MECH-376 – Trainable safety predictor P_safety(state, cue, action, context)
A learned parametric prospective predictor of threat-absence / response-produced safety / conditioned inhibition. Licenses commitment-release, approach, and recovery. Distinct from z_goal (predicts threat absence, not goal presence) and from relief (prospective prediction, not an aversive-offset event).
- Inputs (candidate):
z_world, cue / context features, action class / recent action, threat history, time since threat offset, possibly a hippocampal context slot / rule representation. - Training target: positive when a cue / context / action predicts threat absence; negative when a “safe” cue is followed by threat recurrence; contrastive so safety cannot collapse to “low harm” or “recent relief”.
- Role: support commitment release, permit approach to safety affordances, stabilise recovery, prevent persistent defensive mode when threat is genuinely absent.
Why both (Q-067)
Relief alone teaches “that action reduced harm” but need not produce a stable prospective safety model; safety alone teaches “this context / cue is safe” but need not solve action-specific escape under active threat. The mature avoidance system needs action-contingent relief learning (MECH-375) for escape and cue / context-contingent safety learning (MECH-376) for recovery / inhibition / future approach. Q-067 is the decomposition adjudicator routed by the V3-EXQ-603i outcome (partial pass -> train the missing half first; fail-with-non-vacuity -> fixed table too crude, trainable learner required; credit-never-fires -> route back to substrate readiness).
Design guardrails (binding on any implementation)
The trainable system must remain:
- bounded – cannot dominate E3 scoring (bias_scale clamp, as on MECH-358);
- threat-gated – no global approach bias when safe;
- extinguishable – failed relief / safety predictions decay;
- contrastive – safety cannot mean “low harm” or “recent relief”;
- action-bound – relief credits the action / policy that produced harm reduction;
- cue / context-bound – safety credits the cue / context / action that predicts threat absence;
- MECH-094-safe – simulated relief / safety in hypothesis mode must not train the waking learner unless explicitly authorised as play / training.
Governance scoping
All three claims are status: candidate, epistemic_category: substrate_conditional, implementation_phase: v3 (v3_pending: true). The substrate_conditional category is deliberate: the trainable parametric heads are planned but not yet built (the current bridge is the fixed table), so promote / demote is suppressed and the cluster is kept off the IGW experiment-proposal lane until a head exists.

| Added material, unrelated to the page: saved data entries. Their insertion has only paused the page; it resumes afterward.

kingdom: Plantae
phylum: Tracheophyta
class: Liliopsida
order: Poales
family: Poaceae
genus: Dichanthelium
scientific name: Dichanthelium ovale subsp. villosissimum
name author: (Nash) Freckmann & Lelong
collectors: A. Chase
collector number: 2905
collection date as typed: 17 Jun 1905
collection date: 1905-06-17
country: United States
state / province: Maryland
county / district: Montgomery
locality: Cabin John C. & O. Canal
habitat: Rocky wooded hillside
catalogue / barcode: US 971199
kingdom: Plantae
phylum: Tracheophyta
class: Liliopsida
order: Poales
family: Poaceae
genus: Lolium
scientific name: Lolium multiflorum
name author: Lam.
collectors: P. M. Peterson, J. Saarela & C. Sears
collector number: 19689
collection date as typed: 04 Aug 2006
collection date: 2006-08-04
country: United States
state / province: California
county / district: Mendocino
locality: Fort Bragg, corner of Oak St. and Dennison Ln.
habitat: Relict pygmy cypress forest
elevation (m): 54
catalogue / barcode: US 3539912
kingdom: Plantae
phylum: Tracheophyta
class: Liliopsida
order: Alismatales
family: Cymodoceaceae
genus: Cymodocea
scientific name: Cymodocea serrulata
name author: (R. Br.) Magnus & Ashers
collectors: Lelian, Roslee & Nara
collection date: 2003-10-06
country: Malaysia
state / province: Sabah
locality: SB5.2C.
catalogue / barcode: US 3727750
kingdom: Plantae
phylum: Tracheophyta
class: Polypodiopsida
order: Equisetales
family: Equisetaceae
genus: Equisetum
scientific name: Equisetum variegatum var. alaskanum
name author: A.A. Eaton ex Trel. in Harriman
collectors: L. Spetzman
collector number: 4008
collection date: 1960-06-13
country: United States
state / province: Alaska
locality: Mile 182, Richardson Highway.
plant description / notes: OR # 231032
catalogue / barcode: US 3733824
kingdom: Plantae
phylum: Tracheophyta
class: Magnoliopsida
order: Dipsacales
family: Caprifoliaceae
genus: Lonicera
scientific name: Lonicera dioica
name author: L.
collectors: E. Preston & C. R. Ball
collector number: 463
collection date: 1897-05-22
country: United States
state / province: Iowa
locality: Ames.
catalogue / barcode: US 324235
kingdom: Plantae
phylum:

The right next step is to decide whether to build the minimal trainable bridge (a later step), not to queue a vacuous probe on the fixed-table substrate.
V4 / V5-rich tier (OFF the V3 path – do not build in V3)
The thought’s richer architecture is explicitly deferred and not registered as part of the V3-narrow cluster:
- expression-as-action-geometry for relief / safety;
- richer continuous state / policy / location indexing (beyond first-action class);
- hippocampal affect-gradient indexing of relief; social safety attribution;
- multi-cue / rule-representation safety contexts.
These belong to the V4 / V5 enrichment programme and must not enter the V3 critical path; they are recorded here only so the boundary is explicit.